The most exciting racing sailboats ever? Admire them while you can.

America’s Cup. Controversy. One goes with the other. For as long as the Auld Mug has been in existence, it has been surrounded by various degrees of skullduggery, brinkmanship, double-dealing, scandal and just plain nastiness. It has kept legions of lawyers in Ferraris and country club fees, turned large fortunes into somewhat smaller ones, and transformed what once were merely talented sailors into highly paid professional athletes. All of which is part of what makes it so infuriatingly difficult to ignore.

This, the 34th running of this historic event, has had its fair share of back-biting and on-and-off-water drama. Remember when Oracle Racing’s Russell Coutts bragged in 2010 that thanks to its cool new 72-foot catamarans, AC34 would be a competition for the “Facebook generation, not the Flintstones generation?”

That went hand in hand with a lofty promise that up to 15 teams would show up in San Francisco this year.
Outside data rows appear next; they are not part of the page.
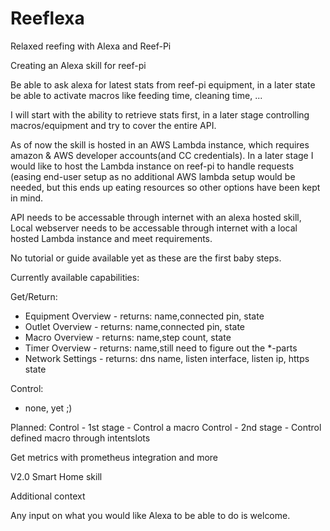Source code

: # Reeflexa
Relaxed reefing with Alexa and Reef-Pi

Creating an Alexa skill for reef-pi

Be able to ask alexa for latest stats from reef-pi equipment, in a later state be able to activate macros like feeding time, cleaning time, ...

I will start with the ability to retrieve stats first, in a later stage controlling macros/equipment and try to cover the entire API.

As of now the skill is hosted in an AWS Lambda instance, which requires amazon & AWS developer accounts(and CC credentials).
In a later stage I would like to host the Lambda instance on reef-pi to handle requests (easing end-user setup as no additional AWS lambda setup would be needed, but this ends up eating resources so other options have been kept in mind.

API needs to be accessable through internet with an alexa hosted skill, Local webserver needs to be accessable through internet with a local hosted Lambda instance and meet requirements.

No tutorial or guide available yet as these are the first baby steps.


Currently available capabilities:

Get/Return:
- Equipment Overview - returns: name,connected pin, state
- Outlet Overview - returns: name,connected pin, state
- Macro Overview - returns: name,step count, state
- Timer Overview - returns: name,still need to figure out the *-parts
- Network Settings - returns: dns name, listen interface, listen ip, https state


Control:
- none, yet ;)

Planned:
Control - 1st stage - Control a macro
Control - 2nd stage - Control defined macro through intentslots

Get metrics with prometheus integration and more


V2.0
Smart Home skill

Additional context

Any input on what you would like Alexa to be able to do is welcome.
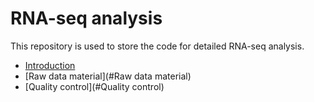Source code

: # RNA-seq analysis  

This repository is used to store the code for detailed RNA-seq analysis.  

- [Introduction](#introduction) 
- [Raw data material](#Raw data material)
- [Quality control](#Quality control)

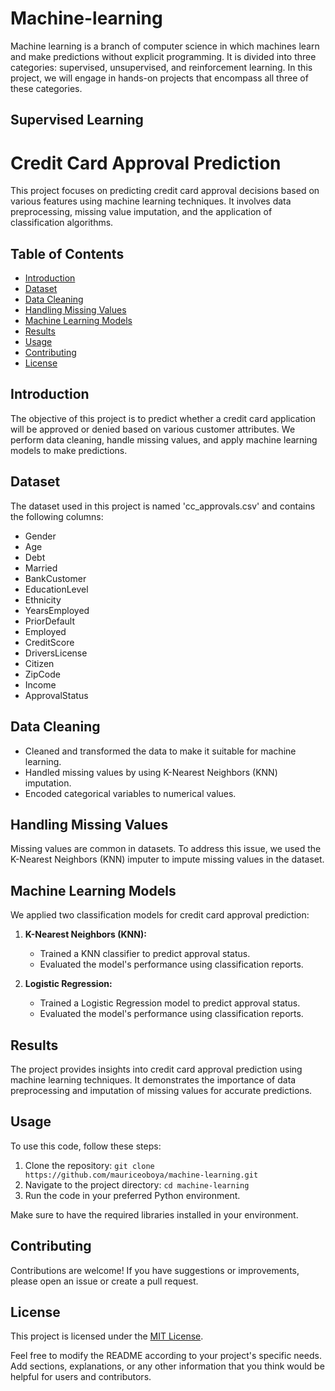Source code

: # Machine-learning
Machine learning is a branch of computer science in which machines learn and make predictions without explicit programming. It is divided into three categories: supervised, unsupervised, and reinforcement learning. In this project, we will engage in hands-on projects that encompass all three of these categories.

## Supervised Learning

# Credit Card Approval Prediction

This project focuses on predicting credit card approval decisions based on various features using machine learning techniques. It involves data preprocessing, missing value imputation, and the application of classification algorithms.

## Table of Contents

- [Introduction](#introduction)
- [Dataset](#dataset)
- [Data Cleaning](#data-cleaning)
- [Handling Missing Values](#handling-missing-values)
- [Machine Learning Models](#machine-learning-models)
- [Results](#results)
- [Usage](#usage)
- [Contributing](#contributing)
- [License](#license)

## Introduction

The objective of this project is to predict whether a credit card application will be approved or denied based on various customer attributes. We perform data cleaning, handle missing values, and apply machine learning models to make predictions.

## Dataset

The dataset used in this project is named 'cc_approvals.csv' and contains the following columns:

- Gender
- Age
- Debt
- Married
- BankCustomer
- EducationLevel
- Ethnicity
- YearsEmployed
- PriorDefault
- Employed
- CreditScore
- DriversLicense
- Citizen
- ZipCode
- Income
- ApprovalStatus

## Data Cleaning

- Cleaned and transformed the data to make it suitable for machine learning.
- Handled missing values by using K-Nearest Neighbors (KNN) imputation.
- Encoded categorical variables to numerical values.

## Handling Missing Values

Missing values are common in datasets. To address this issue, we used the K-Nearest Neighbors (KNN) imputer to impute missing values in the dataset.

## Machine Learning Models

We applied two classification models for credit card approval prediction:

1. **K-Nearest Neighbors (KNN):**
   - Trained a KNN classifier to predict approval status.
   - Evaluated the model's performance using classification reports.

2. **Logistic Regression:**
   - Trained a Logistic Regression model to predict approval status.
   - Evaluated the model's performance using classification reports.

## Results

The project provides insights into credit card approval prediction using machine learning techniques. It demonstrates the importance of data preprocessing and imputation of missing values for accurate predictions.

## Usage

To use this code, follow these steps:

1. Clone the repository: `git clone https://github.com/mauriceoboya/machine-learning.git`
2. Navigate to the project directory: `cd machine-learning`
3. Run the code in your preferred Python environment.

Make sure to have the required libraries installed in your environment.

## Contributing

Contributions are welcome! If you have suggestions or improvements, please open an issue or create a pull request.

## License

This project is licensed under the [MIT License](LICENSE).

Feel free to modify the README according to your project's specific needs. Add sections, explanations, or any other information that you think would be helpful for users and contributors.
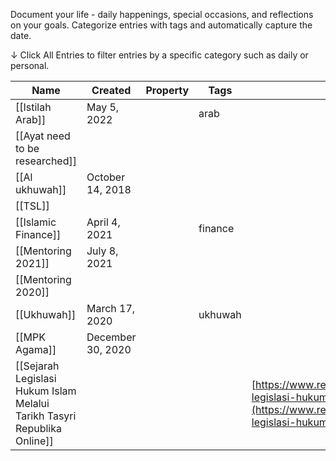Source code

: Document your life - daily happenings, special occasions, and reflections on your goals.
Categorize entries with tags and automatically capture the date.

↓ Click All Entries to filter entries by a specific category such as daily or personal.

|Name|Created|Property|Tags|URL|
|---|---|---|---|---|
|[[Istilah Arab]]|May 5, 2022||arab||
|[[Ayat need to be researched]]|||||
|[[Al ukhuwah]]|October 14, 2018||||
|[[TSL]]|||||
|[[Islamic Finance]]|April 4, 2021||finance||
|[[Mentoring 2021]]|July 8, 2021||||
|[[Mentoring 2020]]|||||
|[[Ukhuwah]]|March 17, 2020||ukhuwah||
|[[MPK Agama]]|December 30, 2020||||
|[[Sejarah Legislasi Hukum Islam Melalui Tarikh Tasyri Republika Online]]||||[https://www.republika.co.id/berita/pys3k4385/sejarah-legislasi-hukum-islam-melalui-tarikh-tasyri](https://www.republika.co.id/berita/pys3k4385/sejarah-legislasi-hukum-islam-melalui-tarikh-tasyri)|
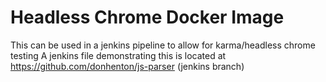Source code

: # Headless Chrome Docker Image

This can be used in a jenkins pipeline to allow for karma/headless chrome testing
A jenkins file demonstrating this is located at <https://github.com/donhenton/js-parser> (jenkins branch)
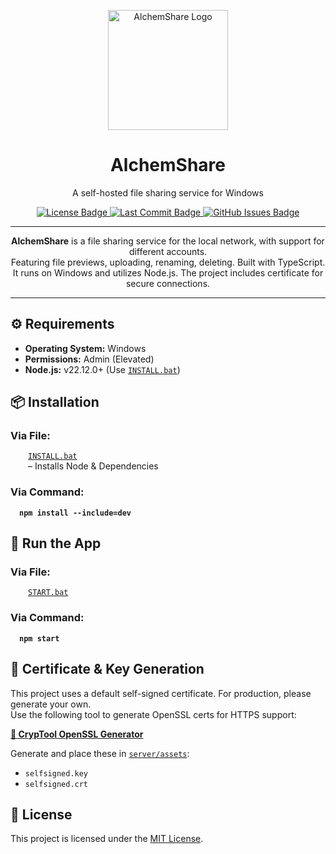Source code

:<!-- Project Logo -->
<p align="center">
  <img src="https://iili.io/FUfTsGS.gif" alt="AlchemShare Logo" style="max-width: 90vw; height: 20vw;">
</p>

<!-- Project Title -->
<h1 align="center"><b>AlchemShare</b></h1>
<p align="center">
  A self-hosted file sharing service for Windows
</p>

<!-- Shields -->
<div align="center">
  <a href="https://github.com/AlchemistChief/AlchemShare/blob/main/LICENSE.md">
    <img src="https://img.shields.io/github/license/AlchemistChief/AlchemShare?color=green&style=flat&label=License" alt="License Badge" />
  </a>
  <a href="https://github.com/AlchemistChief/AlchemShare/commits/main">
    <img src="https://img.shields.io/github/last-commit/AlchemistChief/AlchemShare?color=blue&style=flat&label=Last%20Commit" alt="Last Commit Badge" />
  </a>
  <a href="https://github.com/AlchemistChief/AlchemShare/issues">
    <img src="https://img.shields.io/github/issues/AlchemistChief/AlchemShare?color=orange&logo=github&logoColor=white&style=flat" alt="GitHub Issues Badge" />
  </a>
</div>

<hr>

<!-- Project Description -->
<p align="center">
  <b>AlchemShare</b> is a file sharing service for the local network, with support for different accounts.
  </br>Featuring file previews, uploading, renaming, deleting. Built with TypeScript.
  </br>It runs on Windows and utilizes Node.js. The project includes certificate for secure connections.
</p>

<hr>

<!-- Requirements -->
<h2>⚙ Requirements</h2>
<ul>
  <li><b>Operating System:</b> Windows</li>
  <li><b>Permissions:</b> Admin (Elevated)</li>
  <li><b>Node.js:</b> v22.12.0+ (Use <a href="INSTALL.bat"><code>INSTALL.bat</code></a>)</li>
</ul>

<!-- Installation -->
<h2>📦 Installation</h2>
<h3>Via File:</h3>
<div style="margin-left: 2em;">
  <a href="INSTALL.bat"><code>INSTALL.bat</code></a>
  </br>– Installs Node & Dependencies
</div>

<h3>Via Command:</h3>
<div style="margin-left: 1em;">
  <pre><code><b>npm install --include=dev</b></code></pre>
</div>

<!-- Run the App -->
<h2>🚀 Run the App</h2>
<h3>Via File:</h3>
<div style="margin-left: 2em;">
  <a href="START.bat"><code>START.bat</code></a>
</div>

<h3>Via Command:</h3>
<div style="margin-left: 1em;">
  <pre><code><b>npm start</b></code></pre>
</div>

<!-- Certificate -->

<h2>🔐 Certificate & Key Generation</h2>

<p>
  This project uses a default self-signed certificate. For production, please generate your own.<br>
  Use the following tool to generate OpenSSL certs for HTTPS support:
</p>

<p>
   <a href="https://www.cryptool.org/de/cto/openssl/" target="_blank"><b>🔗 CrypTool OpenSSL Generator</b></a>
</p>

<p>Generate and place these in <a href="server/assets"><code>server/assets</code></a>:</p>
<ul>
  <li><code>selfsigned.key</code></li>
  <li><code>selfsigned.crt</code></li>
</ul>

<!-- License -->

<h2>📄 License</h2>
<p>This project is licensed under the <a href="LICENSE.md">MIT License</a>.</p>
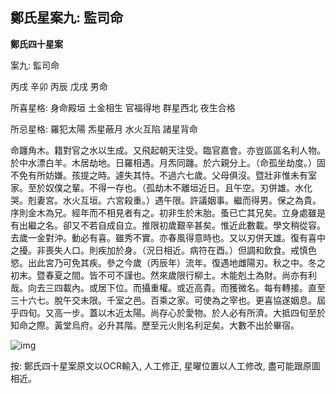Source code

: ## 鄭氏星案九: 監司命

**鄭氏四十星案**

案九: 監司命

丙戌 辛卯 丙辰 戊戌 男命

所喜星格: 身命殿垣 土金相生 官福得地 群星西北 夜生合格

所忌星格: 羅犯太陽 炁星蔽月 水火互陷 諸星背命

命躔角木。籍對官之水以生成。又飛起朝天注受。臨官嘉會。亦豈區區名利人物。於中水漂白羊。木居劫地。日羅相遇。月炁同躔。於六親分上。（命孤坐劫度。）固不免有所妨嫌。孩提之時。遽失其恃。不過六七歲。父母俱沒。暨壯非惟未有室家。至於奴僕之輩。不得一存也。（孤劫木不離垣近日。且午空。刃併雄。水化哭。剋妻宮。水火互垣。六宮殺重。）遇午限。許議姻事。繼而得男。保之為貴。序則金木為兄。經年而不相見者有之。初非生於末胎。蚤已亡其兄矣。立身處雖是有出繼之名。卻又不若自成自立。推限初歲艱辛甚矣。惟近此數載。學文稍從容。去歲一金對沖。動必有喜。雖秀不實。亦春風得意時也。又以刃併天雄。復有喜中之擾。非喪失人口。則疾加於身。（況日相近。病符在酉。）但調和飲食。戒慎色慾。出此宮乃可免其疾。參之今歲（丙辰年）流年。復遇地雌陽刃。秋之中。冬之初末。暨春夏之間。皆不可不謹也。然來歲限行柳土。木能剋土為財。尚亦有利哉。向去三四載內。或居下位。而攝重權。或近高貴。而獲微名。每有轉接。直至三十六七。脫午交未限。千室之邑。百乘之家。可使為之宰也。更喜協遂姻息。屆乎四旬。又高一步。蓋以木近太陽。尚存心於愛物。於人必有所濟。大抵四旬至於知命之際。黃堂烏府。必升其階。歷至元火則名利足矣。大數不出於畢宿。

![img](https://lh3.googleusercontent.com/3fEgz5wagTlcdoOE-tXlr5pdEHSyx-ZKkJdb6VXZI4fpC7kU9r2IZ_1W8KYA8cGhorNiUTRCLxXjFG6_bbojFBSxFV-VCkwkyuX0S5A6Zug=w1280)

按: 鄭氏四十星案原文以OCR輸入, 人工修正, 星曜位置以人工修改, 盡可能跟原圖相近。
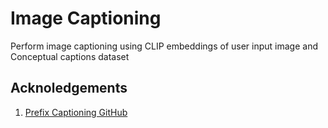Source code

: # Image Captioning 

Perform image captioning using CLIP embeddings of user input image and Conceptual captions dataset

## Acknoledgements

1. [Prefix Captioning GitHub](https://github.com/rmokady/CLIP_prefix_caption/)

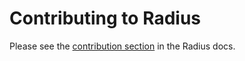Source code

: # Contributing to Radius

Please see the [contribution section](https://docs.radapp.dev/contributing/) in the Radius docs.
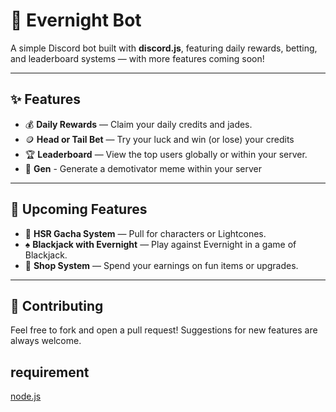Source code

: # 🌙 Evernight Bot

A simple Discord bot built with **discord.js**, featuring daily rewards, betting, and leaderboard systems — with more features coming soon!

---

## ✨ Features

- 💰 **Daily Rewards** — Claim your daily credits and jades.
- 🪙 **Head or Tail Bet** — Try your luck and win (or lose) your credits
- 🏆 **Leaderboard** — View the top users globally or within your server.
- :motorized_wheelchair: **Gen** - Generate a demotivator meme within your server

---

## 🧩 Upcoming Features

- 🎲 **HSR Gacha System** — Pull for characters or Lightcones.
- ♠️ **Blackjack with Evernight** — Play against Evernight in a game of Blackjack.
- 🛒 **Shop System** — Spend your earnings on fun items or upgrades.

---

## 🤝 Contributing

Feel free to fork and open a pull request! Suggestions for new features are always welcome.

## requirement
[node.js](https://nodejs.org)



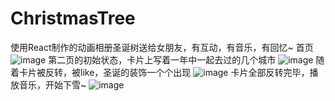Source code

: # ChristmasTree
使用React制作的动画相册圣诞树送给女朋友，有互动，有音乐，有回忆~
首页
![image](https://user-images.githubusercontent.com/75669365/210380564-2402a08f-c481-4cc6-8977-ccbbca85d8eb.png)
第二页的初始状态，卡片上写着一年中一起去过的几个城市
![image](https://user-images.githubusercontent.com/75669365/210379892-4f212313-ac98-4268-9e52-8a59f87da6ae.png)
随着卡片被反转，被like，圣诞的装饰一个个出现
![image](https://user-images.githubusercontent.com/75669365/210380683-c876b35f-8c4b-4ef8-8c1a-df0844b26953.png)
卡片全部反转完毕，播放音乐，开始下雪~
![image](https://user-images.githubusercontent.com/75669365/210380780-5b109ac1-b4ba-405c-97c8-7de402f75933.png)
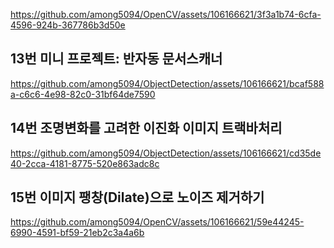 
https://github.com/among5094/OpenCV/assets/106166621/3f3a1b74-6cfa-4596-924b-367786b3d50e

## 13번 미니 프로젝트: 반자동 문서스캐너

https://github.com/among5094/ObjectDetection/assets/106166621/bcaf588a-c6c6-4e98-82c0-31bf64de7590

## 14번 조명변화를 고려한 이진화 이미지 트랙바처리

https://github.com/among5094/ObjectDetection/assets/106166621/cd35de40-2cca-4181-8775-520e863adc8c

## 15번 이미지 팽창(Dilate)으로 노이즈 제거하기

https://github.com/among5094/OpenCV/assets/106166621/59e44245-6990-4591-bf59-21eb2c3a4a6b




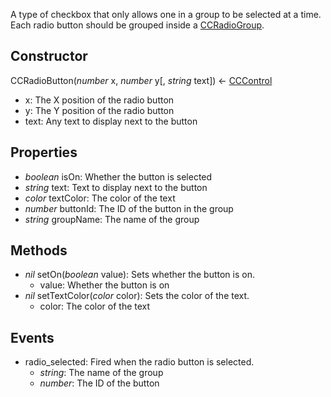 A type of checkbox that only allows one in a group to be selected at a time. Each radio button should be grouped inside a [CCRadioGroup](CCRadioGroup.md).
## Constructor
CCRadioButton(*number* x, *number* y[, *string* text]) <- [CCControl](CCControl.md)

* x: The X position of the radio button
* y: The Y position of the radio button
* text: Any text to display next to the button
## Properties
* *boolean* isOn: Whether the button is selected
* *string* text: Text to display next to the button
* *color* textColor: The color of the text
* *number* buttonId: The ID of the button in the group
* *string* groupName: The name of the group
## Methods
* *nil* setOn(*boolean* value): Sets whether the button is on.
    * value: Whether the button is on
* *nil* setTextColor(*color* color): Sets the color of the text.
    * color: The color of the text
## Events
* radio_selected: Fired when the radio button is selected.
    * *string*: The name of the group
    * *number*: The ID of the button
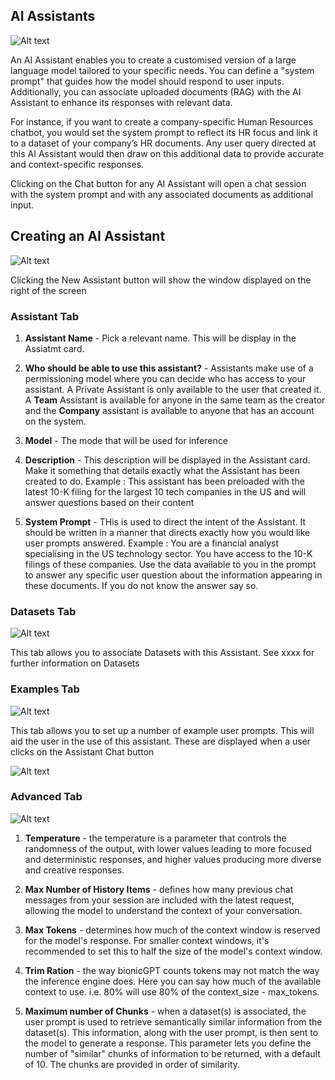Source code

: ## AI Assistants

![Alt text](aiassistants-home.png "AI Assistants Home screen")

An AI Assistant enables you to create a customised version of a large language model tailored to your specific needs. You can define a "system prompt" that guides how the model should respond to user inputs. Additionally, you can associate uploaded documents (RAG) with the AI Assistant to enhance its responses with relevant data.

For instance, if you want to create a company-specific Human Resources chatbot, you would set the system prompt to reflect its HR focus and link it to a dataset of your company’s HR documents. Any user query directed at this AI Assistant would then draw on this additional data to provide accurate and context-specific responses.


Clicking on the Chat button for any AI Assistant will open a chat session with the system prompt and with any associated documents as additional input.


## Creating an AI Assistant

![Alt text](new-assistant-window.png "New Assistant window")

Clicking the New Assistant button will show the window displayed on the right of the screen


### Assistant Tab
1. **Assistant Name** - Pick a relevant name. This will be display in the Assiatmt card.

2. **Who should be able to use this assistant?** - Assistants make use of a permissioning model where you can decide who has access to your assistant. A Private Assistant is only available to the user that created it. A **Team** Assistant is available for anyone in the same team as the creator and the **Company** assistant is available to anyone that has an account on the system.

3. **Model** - The mode that will be used for inference

4. **Description** - This description will be displayed in the Assistant card. Make it something that details exactly what the Assistant has been created to do.
Example : This assistant has been preloaded with the latest 10-K filing for the largest 10 tech companies in the US and will answer questions based on their content

5. **System Prompt** - THis is used to direct the intent of the Assistant. It should be written in a manner that directs exactly how you would like user prompts answered.
Example : You are a financial analyst specialising in the US technology sector. You have access to the 10-K filings of these companies. Use the data available to you in the prompt to answer any specific user question about the information appearing in these documents. If you do not know the answer say so.


### Datasets Tab

![Alt text](assistant-datasets.png "Assistant Datasets Tab")

This tab allows you to associate Datasets with this Assistant.
See xxxx for further information on Datasets


### Examples Tab

![Alt text](assistant-examples.png "Assistant Examples Tab")

This tab allows you to set up a number of example user prompts.
This will aid the user in the use of this assistant. These are displayed when a user clicks on the Assistant Chat button

![Alt text](assistant-chat-session.png "Assistant Chat Session Window")



### Advanced Tab

![Alt text](assistant-advanced.png "Assistant Advanced Tab")


1. **Temperature** - the temperature is a parameter that controls the randomness of the output, with lower values leading to more focused and deterministic responses, and higher values producing more diverse and creative responses.

2. **Max Number of History Items** - defines how many previous chat messages from your session are included with the latest request, allowing the model to understand the context of your conversation.

3. **Max Tokens** - determines how much of the context window is reserved for the model's response. For smaller context windows, it's recommended to set this to half the size of the model's context window.

4. **Trim Ration** - the way bionicGPT counts tokens may not match the way the inference engine does. Here you can say how much of the available context to use. i.e. 80% will use 80% of the context_size - max_tokens.

5. **Maximum number of Chunks** - when a dataset(s) is associated, the user prompt is used to retrieve semantically similar information from the dataset(s). This information, along with the user prompt, is then sent to the model to generate a response. This parameter lets you define the number of "similar" chunks of information to be returned, with a default of 10. The chunks are provided in order of similarity.






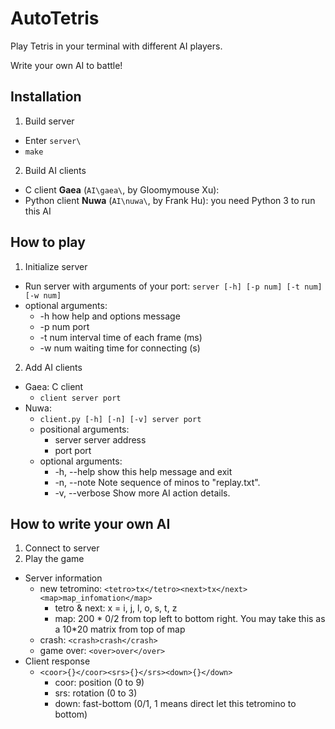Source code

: # AutoTetris

Play Tetris in your terminal with different AI players.

Write your own AI to battle!


## Installation

1. Build server
  - Enter `server\`
  - `make`
2. Build AI clients
  - C client **Gaea** (`AI\gaea\`, by Gloomymouse Xu):
  - Python client **Nuwa** (`AI\nuwa\`, by Frank Hu): you need Python 3 to run this AI

## How to play

1. Initialize server
  - Run server with arguments of your port: `server [-h] [-p num] [-t num] [-w num]`
  - optional arguments:
    - -h               how help and options message
    - -p num           port
    - -t num           interval time of each frame (ms)
    - -w num           waiting time for connecting (s)
2. Add AI clients
  - Gaea: C client
    - `client server port`
  - Nuwa:
    - `client.py [-h] [-n] [-v] server port`
    - positional arguments:
      - server         server address
      - port           port
    - optional arguments:
      - -h, --help     show this help message and exit
      - -n, --note     Note sequence of minos to "replay.txt".
      - -v, --verbose  Show more AI action details.

## How to write your own AI

1. Connect to server
2. Play the game
  - Server information
    - new tetromino: `<tetro>tx</tetro><next>tx</next><map>map_infomation</map>`
      - tetro & next: x = i, j, l, o, s, t, z
      - map: 200 * 0/2 from top left to bottom right. 
      You may take this as a 10*20 matrix from top of map
    - crash: `<crash>crash</crash>`
    - game over: `<over>over</over>`
  - Client response
    - `<coor>{}</coor><srs>{}</srs><down>{}</down>`
      - coor: position (0 to 9)
      - srs: rotation (0 to 3)
      - down: fast-bottom (0/1, 1 means direct let this tetromino to bottom)
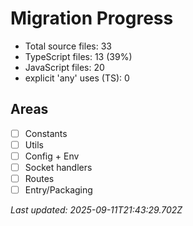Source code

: # Migration Progress

- Total source files: 33
- TypeScript files: 13 (39%)
- JavaScript files: 20
- explicit 'any' uses (TS): 0

## Areas
- [ ] Constants
- [ ] Utils
- [ ] Config + Env
- [ ] Socket handlers
- [ ] Routes
- [ ] Entry/Packaging

_Last updated: 2025-09-11T21:43:29.702Z_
We’re down to four, including the defender—at the time of writing. By the time you read this, who knows? No one is safe making predictions about this Cup.

The boats have turned out to be more powerful than anyone expected or even needed; in the wake of Artemis crewman Andrew Simpson’s tragic death in May, AC management brought in a raft of new safety regulations for crew equipment and training, along with measures, like lowering the maximum wind limit from 33 to 23 knots, that stop short of neutering the big cats but should declaw them at least a little.

Even so, these fast, fragile and yes, dangerous boats also happen to be some of the most exciting creations ever to hit the water. This is terra incognita, despite three years of competition in the AC45s. I don’t know quite what to expect when the gun sounds for the first match race of the Louis Vuitton Cup challenger’s series. All I know is that, unlike the tedious trimaran-catamaran mismatch of 2010, it will be anything but dull.

So make sure you enjoy the racing, because you can be sure of one thing; the next generation of Cup boats will not be like these. The 72s will be ancient history. Kind of like the Flintstones.